What is additional 256 features in ViT and an image restoration

I’m useing ViT via vit_pytorch, a model is below,

ViT(
  (to_patch_embedding): Sequential(
    (0): Rearrange('b c (h p1) (w p2) -> b (h w) (p1 p2 c)', p1=16, p2=16)
    (1): Linear(in_features=768, out_features=1024, bias=True)
  )
  (dropout): Dropout(p=0.1, inplace=False)
  (transformer): Transformer(
    (layers): ModuleList(

I input an image: torch.Size([1, 3, 128, 128]) and set a patch-size to 8 (16x16 with RGB image=768),
and I can get output:

torch.Size([1, 64, 1024]) after to_patch_embedding
torch.Size([1, 65, 1024]) after transformer

What is additional 256 features geneatred via Linear module in “to_patch_embedding”?

I’d like to restore/reconstruct a 2d image using the last torch.Size([1, 65, 1024]) , lets say it is a kind of feaure 2d image. Is it possible ?

Which 256 features are you referring to? Could you describe this question in more details, please?

Thanks for the kind responce.

I input an image: torch.Size([1, 3, 128, 128]) and set a patch-size to 8 (where #of features is 16x16 with RGB image=768), and I can get output:

torch.Size([1, 64, 1024]) after "to_patch_embedding"
torch.Size([1, 65, 1024]) after "transformer"

When I look in the output of “to_patch_embedding” additional 256 features is added to the initial 768 features. Does this mean that “Linear” module just increases the amount of features using, for instance, Multi Layer Parceptron?

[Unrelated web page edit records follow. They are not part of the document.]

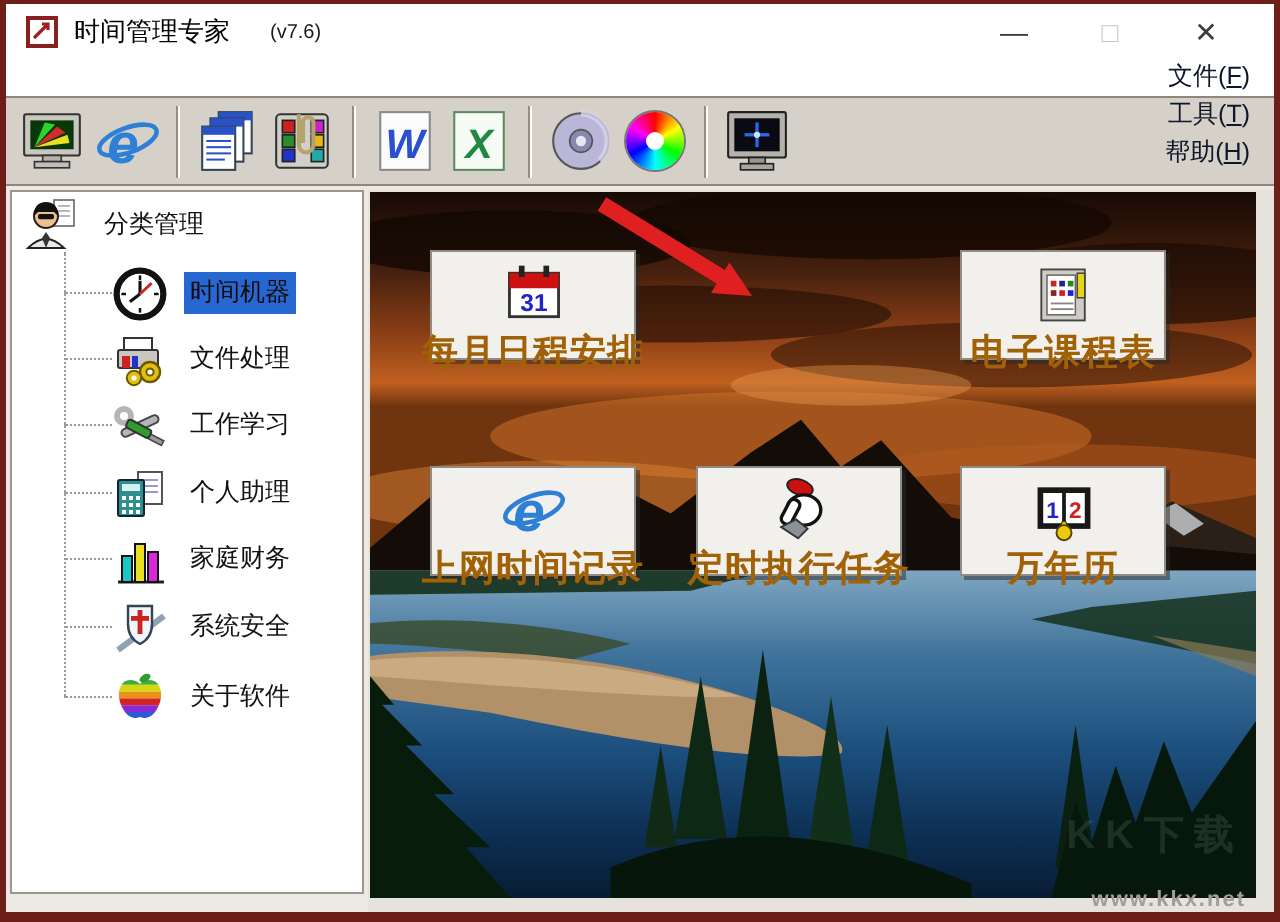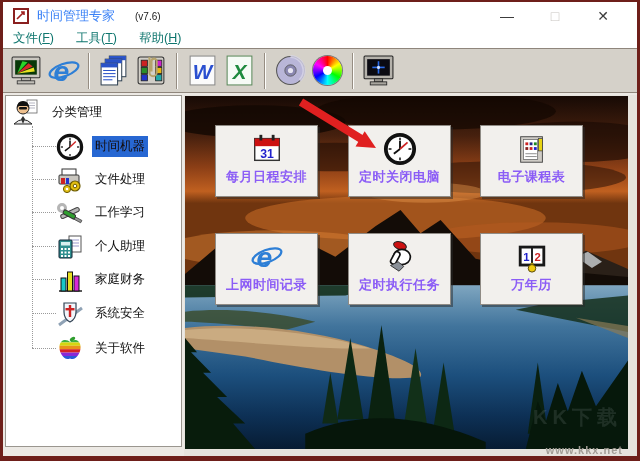--- a/index.html
+++ b/index.html
@@ -10,7 +10,7 @@
   
   .titlebar{height:28px;background:#fff;display:flex;align-items:center;}
   .app-icon{width:16px;height:16px;margin:0 8px 0 10px;flex:0 0 auto;}
-  .title{font-size:13px;color:#3b82f6;}
+  .title{font-size:13px;color:#000000;}
   .version{font-size:10px;color:#1a1a1a;margin-left:20px;}
   .tb-spacer{flex:1;}
   .win-btn{width:48px;text-align:center;font-size:14px;color:#3c3c3c;cursor:default;}

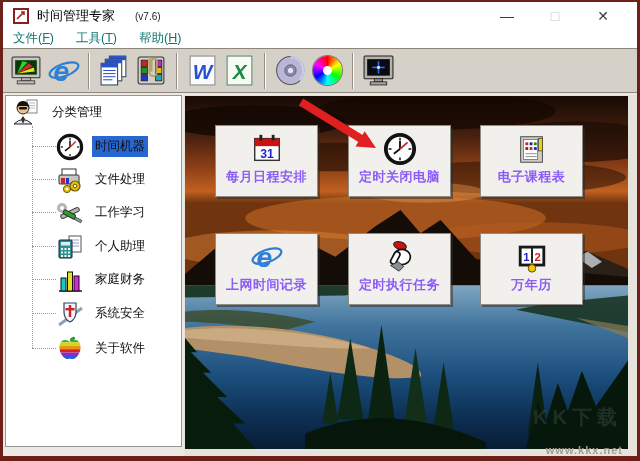--- a/index.html
+++ b/index.html
@@ -17,7 +17,7 @@
   .win-btn.max{color:#c9c6c2;}
   .win-btn.close{margin-right:10px;}
   
-  .menubar{height:18px;background:#fff;display:flex;align-items:flex-start;font-size:12.5px;color:#0f766e;}
+  .menubar{height:18px;background:#fff;display:flex;align-items:flex-end;font-size:12.5px;color:#0f172a;flex-direction:column;}
   .menu-item{padding:0 12px 2px 10px;}
   
   .toolbar{height:45px;background:#d5d1c9;border-top:1px solid #8f867c;border-bottom:1px solid #8f867c;

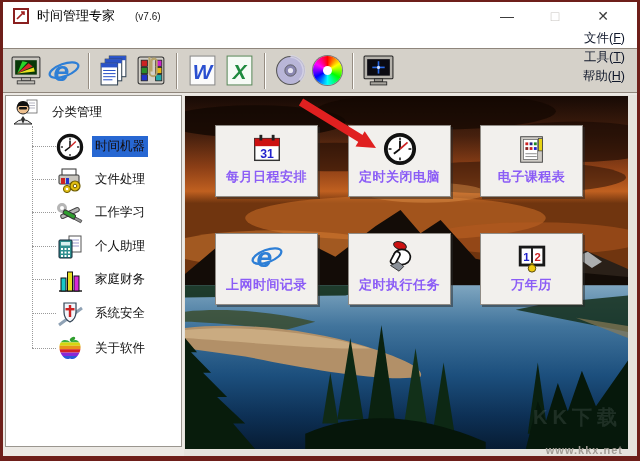--- a/index.html
+++ b/index.html
@@ -43,7 +43,7 @@
   .main-panel{position:absolute;left:181px;top:2px;right:0;bottom:2px;background:#e6e3dd;}
   .photo{position:absolute;left:1px;top:1px;right:9px;bottom:7px;overflow:hidden;background:#123;}
   .landscape{position:absolute;left:0;top:0;width:100%;height:100%;}
-  .tile{position:absolute;width:103px;height:72px;background:#f2f0ed;border:1px solid #8f8b85;
+  .tile{position:absolute;width:103px;height:55px;background:#f2f0ed;border:1px solid #8f8b85;
     box-shadow:2px 2px 0 rgba(40,40,40,.5);box-sizing:border-box;display:flex;flex-direction:column;
     align-items:center;justify-content:flex-start;padding-top:4px;cursor:default;}
   .tile-icon{height:38px;display:flex;align-items:center;justify-content:center;}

The above one was my first question, and second question is below

In the end of “transformer”, I can get the feature of “torch.Size([1, 65, 1024])”, the first array [:,0:1,:] means class token if I understand correctly, and the rest of the array is the feature of the image I input.

Here, what I’d like to do is to restore/reconstruct a 2d image using the last output “torch.Size([1, 65, 1024])”, Is it possible?

If my question is not a proper one in this forum, I’ll close the question.

Yes, the linear layer maps the 768 features from the input activation (i.e. the output of the Rearrange module) to 1024 features:

 Linear(in_features=768, out_features=1024, bias=True)

I don’t know how the image is related to these output features, but assuming the features were created from an image I could imagine that restoring them could work. However, it also highly depends on the model architecture, the input image resolution etc. You could check some approaches to restore images using e.g. autoencoders.

Thank you for your kind comments

Yes, the linear layer maps the 768 features from the input activation

I understand that the additional 256 features which are added via “Linear module” are unknown.

I don’t know how the image is related to these output features, …

Yes, one approach can be to put decoder after the transformer, and feed the output features to the decorder. Before doing it, I wantted to ask experts if other approach is possible to restore the input image.

Best regards,

No, these features are neither “unknown” nor are they added. The linear layer uses a linear transformation using its trainable parameters.
Here is a small example showing it with just the weight matrix (the bias was skipped to simplify the example):

input_features = torch.arange(5).view(1, -1).float()
print(input_features)
# tensor([[0., 1., 2., 3., 4.]])

lin = nn.Linear(in_features=5, out_features=7, bias=False)
print(lin.weight)
# Parameter containing:
# tensor([[-0.1611, -0.4197, -0.0630,  0.0092, -0.1258],
#         [-0.1206,  0.3807,  0.0975, -0.0231,  0.1823],
#         [-0.1722, -0.4393, -0.2412, -0.4215, -0.2296],
#         [-0.4187,  0.2990,  0.1310, -0.3879,  0.0489],
#         [ 0.3792, -0.3314, -0.3503, -0.3338, -0.2754],
#         [-0.0981,  0.3740, -0.1645,  0.2752, -0.1942],
#         [ 0.1042,  0.1736,  0.0024,  0.2128, -0.0113]], requires_grad=True)

out = lin(input_features)
print(out)
# tensor([[-1.0211,  1.2358, -3.1047, -0.4071, -3.1350,  0.0937,  0.7719]],
#        grad_fn=<MmBackward0>)

As you can see, the linear layer performs a matrix multiplication using the input_feature and its weight matrix to create the output features. No features are just "added` to the inputs or so, since the input is transformed.

1 Like

Thank you for your kind comment again with an exsample!